──────── Dataset ────────

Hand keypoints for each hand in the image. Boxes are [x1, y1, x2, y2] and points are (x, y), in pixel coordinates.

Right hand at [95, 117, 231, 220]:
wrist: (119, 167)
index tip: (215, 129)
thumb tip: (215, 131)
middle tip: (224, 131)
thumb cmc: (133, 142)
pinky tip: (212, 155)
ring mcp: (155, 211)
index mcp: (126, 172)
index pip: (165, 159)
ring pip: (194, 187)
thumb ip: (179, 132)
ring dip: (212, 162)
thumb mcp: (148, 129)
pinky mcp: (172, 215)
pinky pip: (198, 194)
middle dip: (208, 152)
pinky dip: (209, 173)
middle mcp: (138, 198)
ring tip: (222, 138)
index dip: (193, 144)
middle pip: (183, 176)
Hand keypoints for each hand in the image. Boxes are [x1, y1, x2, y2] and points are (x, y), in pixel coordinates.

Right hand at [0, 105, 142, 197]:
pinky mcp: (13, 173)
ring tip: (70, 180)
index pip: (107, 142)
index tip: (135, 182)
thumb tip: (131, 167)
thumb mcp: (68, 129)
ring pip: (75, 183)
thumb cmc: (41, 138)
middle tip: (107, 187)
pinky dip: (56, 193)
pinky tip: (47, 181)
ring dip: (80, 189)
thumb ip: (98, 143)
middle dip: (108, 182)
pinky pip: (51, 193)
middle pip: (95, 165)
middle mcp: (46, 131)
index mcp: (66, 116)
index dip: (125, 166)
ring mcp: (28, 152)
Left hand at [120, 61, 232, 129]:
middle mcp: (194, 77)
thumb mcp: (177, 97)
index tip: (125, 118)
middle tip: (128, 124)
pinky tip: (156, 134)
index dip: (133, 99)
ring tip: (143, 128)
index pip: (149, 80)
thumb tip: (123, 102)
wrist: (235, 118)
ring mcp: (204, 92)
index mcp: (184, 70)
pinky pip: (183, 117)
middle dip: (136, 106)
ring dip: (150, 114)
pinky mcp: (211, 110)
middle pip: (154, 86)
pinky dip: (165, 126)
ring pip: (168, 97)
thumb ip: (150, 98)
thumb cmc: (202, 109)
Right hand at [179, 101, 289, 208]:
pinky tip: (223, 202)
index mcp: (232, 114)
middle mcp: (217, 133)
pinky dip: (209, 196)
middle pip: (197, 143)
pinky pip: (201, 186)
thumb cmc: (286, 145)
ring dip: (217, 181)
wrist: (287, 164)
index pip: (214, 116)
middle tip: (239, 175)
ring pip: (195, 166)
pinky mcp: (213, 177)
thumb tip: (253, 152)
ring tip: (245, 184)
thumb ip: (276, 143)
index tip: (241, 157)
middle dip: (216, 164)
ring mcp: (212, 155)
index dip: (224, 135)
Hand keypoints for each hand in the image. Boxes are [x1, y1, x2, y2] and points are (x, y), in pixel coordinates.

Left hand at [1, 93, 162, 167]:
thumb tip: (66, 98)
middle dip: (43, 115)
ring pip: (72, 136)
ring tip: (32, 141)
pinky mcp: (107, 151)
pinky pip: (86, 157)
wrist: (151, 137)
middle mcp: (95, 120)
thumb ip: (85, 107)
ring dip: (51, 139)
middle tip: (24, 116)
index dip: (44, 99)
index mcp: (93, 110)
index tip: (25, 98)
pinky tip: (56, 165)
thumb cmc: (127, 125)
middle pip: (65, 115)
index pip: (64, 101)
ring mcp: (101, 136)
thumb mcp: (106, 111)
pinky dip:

────────

▸ **Try it**
Output the whole listing exactly, leaving nothing out.

▸ **Problem solution**
Hand keypoints for each hand in the image. Boxes are [x1, y1, x2, y2] and points are (x, y), in pixel coordinates.

Right hand at [95, 117, 231, 220]:
wrist: (119, 167)
index tip: (215, 129)
thumb tip: (215, 131)
middle tip: (224, 131)
thumb cmc: (133, 142)
pinky tip: (212, 155)
ring mcp: (155, 211)
index mcp: (126, 172)
index pip: (165, 159)
ring pip: (194, 187)
thumb ip: (179, 132)
ring dip: (212, 162)
thumb mcp: (148, 129)
pinky mcp: (172, 215)
pinky pip: (198, 194)
middle dip: (208, 152)
pinky dip: (209, 173)
middle mcp: (138, 198)
ring tip: (222, 138)
index dip: (193, 144)
middle pip: (183, 176)
Hand keypoints for each hand in the image. Boxes are [x1, y1, x2, y2] and points are (x, y), in pixel coordinates.

Right hand at [0, 105, 142, 197]:
pinky mcp: (13, 173)
ring tip: (70, 180)
index pip: (107, 142)
index tip: (135, 182)
thumb tip: (131, 167)
thumb mcp: (68, 129)
ring pip: (75, 183)
thumb cmc: (41, 138)
middle tip: (107, 187)
pinky dip: (56, 193)
pinky tip: (47, 181)
ring dip: (80, 189)
thumb ip: (98, 143)
middle dip: (108, 182)
pinky pip: (51, 193)
middle pip: (95, 165)
middle mcp: (46, 131)
index mcp: (66, 116)
index dip: (125, 166)
ring mcp: (28, 152)
Left hand at [120, 61, 232, 129]:
middle mcp: (194, 77)
thumb mcp: (177, 97)
index tip: (125, 118)
middle tip: (128, 124)
pinky tip: (156, 134)
index dip: (133, 99)
ring tip: (143, 128)
index pip: (149, 80)
thumb tip: (123, 102)
wrist: (235, 118)
ring mcp: (204, 92)
index mcp: (184, 70)
pinky pip: (183, 117)
middle dip: (136, 106)
ring dip: (150, 114)
pinky mcp: (211, 110)
middle pip: (154, 86)
pinky dip: (165, 126)
ring pip: (168, 97)
thumb ip: (150, 98)
thumb cmc: (202, 109)
Right hand at [179, 101, 289, 208]:
pinky tip: (223, 202)
index mcp: (232, 114)
middle mcp: (217, 133)
pinky dip: (209, 196)
middle pip: (197, 143)
pinky pip: (201, 186)
thumb cmc: (286, 145)
ring dip: (217, 181)
wrist: (287, 164)
index pip: (214, 116)
middle tip: (239, 175)
ring pip: (195, 166)
pinky mcp: (213, 177)
thumb tip: (253, 152)
ring tip: (245, 184)
thumb ip: (276, 143)
index tip: (241, 157)
middle dip: (216, 164)
ring mcp: (212, 155)
index dip: (224, 135)
Hand keypoints for each hand in the image. Boxes are [x1, y1, x2, y2] and points are (x, y), in pixel coordinates.

Left hand at [1, 93, 162, 167]:
thumb tip: (66, 98)
middle dip: (43, 115)
ring pip: (72, 136)
ring tip: (32, 141)
pinky mcp: (107, 151)
pinky pip: (86, 157)
wrist: (151, 137)
middle mcp: (95, 120)
thumb ip: (85, 107)
ring dip: (51, 139)
middle tip: (24, 116)
index dip: (44, 99)
index mcp: (93, 110)
index tip: (25, 98)
pinky tip: (56, 165)
thumb cmc: (127, 125)
middle pip: (65, 115)
index pip: (64, 101)
ring mcp: (101, 136)
thumb mcp: (106, 111)
pinky dip:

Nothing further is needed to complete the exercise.